Abstract 186: Superiority of Sacubitril/Valsartan Over Valsartan Alone in Attenuating Pressure Overload-induced Cardiac Fibrosis and Oxidative Stress

Abstract

Background: Sacubitril/valsartan, a first-in-class Angiotensin Receptor-Neprilysin Inhibitor (ARNi), is superior to valsartan in reducing blood pressure in hypertensive patients. However, cardiac effects of sacubitril/valsartan in hypertension treatment and its potential superiority over valsartan are unclear. This study was designed to investigate effects of sacubitril/valsartan on cardiac structural remodeling and oxidative stress using a pressure overload rat model induced by ascending aortic constriction (AAC) and to address whether direct regulation of cardiac myocytes and/or fibroblasts is involved in the cardiac effects independent of afterload changes. Methods and Results: 1 week after AAC surgery, adult male Sprague-Dawley rats were randomized for 10 weeks treatment with vehicle, valsartan, or sacubitril/valsartan. Sacubitril/valsartan was superior to valsartan in inhibiting ventricular fibrosis, while both equally inhibited cardiomyocyte hypertrophy at the cellular level.

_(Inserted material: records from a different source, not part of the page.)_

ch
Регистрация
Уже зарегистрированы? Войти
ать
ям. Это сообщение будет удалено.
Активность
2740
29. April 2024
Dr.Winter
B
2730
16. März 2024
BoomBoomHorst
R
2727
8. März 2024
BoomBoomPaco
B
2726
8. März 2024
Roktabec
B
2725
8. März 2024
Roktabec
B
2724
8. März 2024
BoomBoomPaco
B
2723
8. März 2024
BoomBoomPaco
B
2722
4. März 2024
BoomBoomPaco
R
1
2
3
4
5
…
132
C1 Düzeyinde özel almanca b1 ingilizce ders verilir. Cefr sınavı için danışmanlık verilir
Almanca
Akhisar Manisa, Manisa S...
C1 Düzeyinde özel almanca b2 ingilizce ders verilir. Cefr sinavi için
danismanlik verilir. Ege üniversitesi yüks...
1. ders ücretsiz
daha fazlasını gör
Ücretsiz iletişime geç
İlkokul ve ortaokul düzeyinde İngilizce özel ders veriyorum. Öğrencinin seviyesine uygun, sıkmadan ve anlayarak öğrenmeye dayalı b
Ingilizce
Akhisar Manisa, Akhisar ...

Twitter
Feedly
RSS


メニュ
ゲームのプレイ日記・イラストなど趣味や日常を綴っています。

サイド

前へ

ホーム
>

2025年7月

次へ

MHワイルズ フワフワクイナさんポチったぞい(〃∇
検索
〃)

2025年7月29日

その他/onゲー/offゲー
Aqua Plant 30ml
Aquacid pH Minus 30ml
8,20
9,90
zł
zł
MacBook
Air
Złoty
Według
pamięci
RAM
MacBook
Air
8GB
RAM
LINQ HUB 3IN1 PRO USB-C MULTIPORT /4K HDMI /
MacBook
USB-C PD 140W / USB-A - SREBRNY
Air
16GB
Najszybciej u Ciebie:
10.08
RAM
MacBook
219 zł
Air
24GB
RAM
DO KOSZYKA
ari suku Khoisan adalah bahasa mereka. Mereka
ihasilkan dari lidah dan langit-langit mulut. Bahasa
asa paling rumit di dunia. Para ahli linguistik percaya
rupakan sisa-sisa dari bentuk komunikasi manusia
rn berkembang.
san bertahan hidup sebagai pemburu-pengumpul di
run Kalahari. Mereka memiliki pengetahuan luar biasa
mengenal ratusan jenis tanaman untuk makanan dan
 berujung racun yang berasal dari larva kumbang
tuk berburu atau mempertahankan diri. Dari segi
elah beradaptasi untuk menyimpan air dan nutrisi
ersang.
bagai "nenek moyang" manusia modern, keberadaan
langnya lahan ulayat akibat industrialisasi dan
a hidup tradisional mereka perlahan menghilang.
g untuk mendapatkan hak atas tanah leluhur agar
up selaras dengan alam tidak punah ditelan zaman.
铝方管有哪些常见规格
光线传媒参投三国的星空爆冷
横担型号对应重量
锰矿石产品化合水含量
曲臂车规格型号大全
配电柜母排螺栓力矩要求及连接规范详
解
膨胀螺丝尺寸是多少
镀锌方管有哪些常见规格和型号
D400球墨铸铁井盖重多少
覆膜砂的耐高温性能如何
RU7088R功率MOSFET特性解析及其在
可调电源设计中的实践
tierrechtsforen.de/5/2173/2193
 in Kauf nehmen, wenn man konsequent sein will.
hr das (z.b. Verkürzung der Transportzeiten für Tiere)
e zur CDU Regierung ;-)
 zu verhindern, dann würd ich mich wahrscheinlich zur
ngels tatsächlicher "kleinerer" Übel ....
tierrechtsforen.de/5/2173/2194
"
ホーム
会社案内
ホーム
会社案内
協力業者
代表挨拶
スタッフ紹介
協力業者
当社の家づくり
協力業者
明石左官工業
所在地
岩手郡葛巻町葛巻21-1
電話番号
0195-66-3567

These findings were supported by in vitro experiments showing that combined LBQ657 (sacubitrilat, active form of sacubitril) and valsartan was superior to valsartan alone in inhibiting angiotensin II (Ang II)-induced adult ventricular fibroblast activation, but not adult cardiomyocyte hypertrophy. In adult cardiomyocytes LBQ657 effectively inhibited Ang II-induced mitochondrial superoxide, and combined LBQ657 and valsartan was superior to valsartan or LBQ657 alone. Importantly, sacubitril/valsartan was also superior to valsartan in reducing mitochondrial superoxide in cardiomyocytes from pressure-overloaded hearts and improved cardiomyocyte mitochondrial maximal and spare respiration capacity. Conclusions: These findings provide direct evidence and novel mechanistic insights on the superior cardioprotective effects of sacubitril/valsartan in the setting of pressure overload: independent of afterload reduction, sacubitril/valsartan is superior to valsartan in attenuating cardiac fibrosis and myocyte oxidative stress and improves myocyte mitochondrial function in rats. Our study thus suggests a greater therapeutic effect of sacubitril/valsartan in the early stage of hypertensive heart disease before heart failure.